Count the lines in the material below that contain the string "technic", with case counting. Reply with the number alone.

SOURCE DATA START

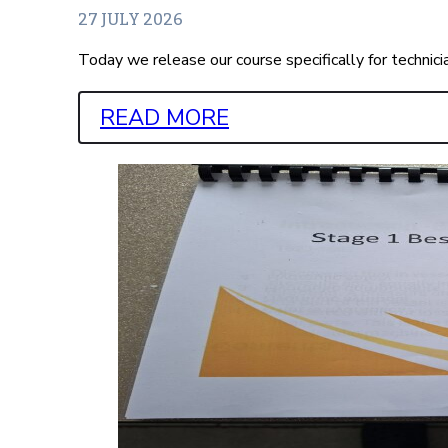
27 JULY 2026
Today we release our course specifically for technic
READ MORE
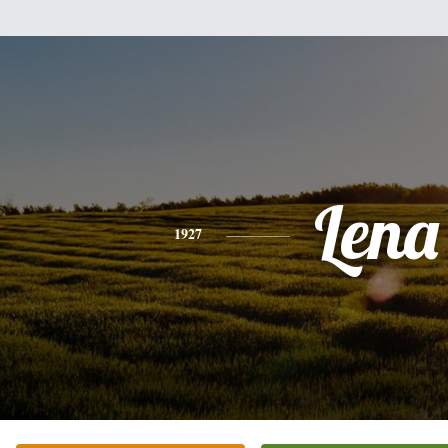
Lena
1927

SOURCE DATA END
SOURCE DATA START

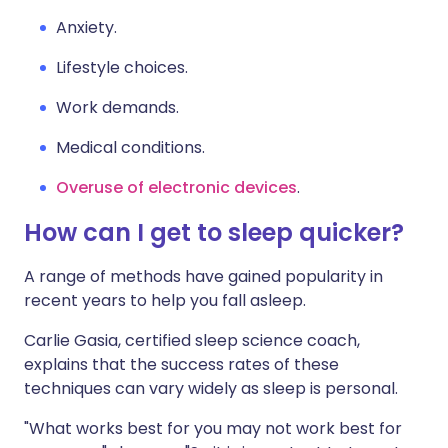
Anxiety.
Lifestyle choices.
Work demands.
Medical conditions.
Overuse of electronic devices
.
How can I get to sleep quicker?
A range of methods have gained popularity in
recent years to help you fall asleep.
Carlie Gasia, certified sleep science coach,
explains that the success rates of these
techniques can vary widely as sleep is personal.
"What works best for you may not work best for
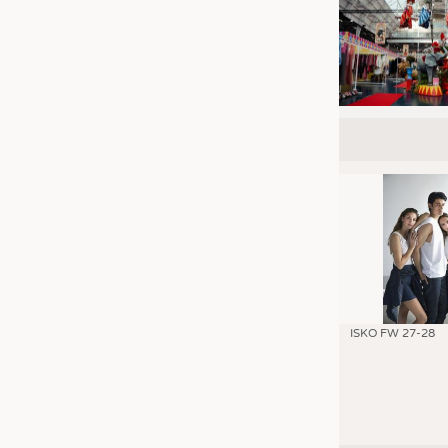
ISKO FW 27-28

SOURCE DATA END

- THE COMPLETED TASK: 1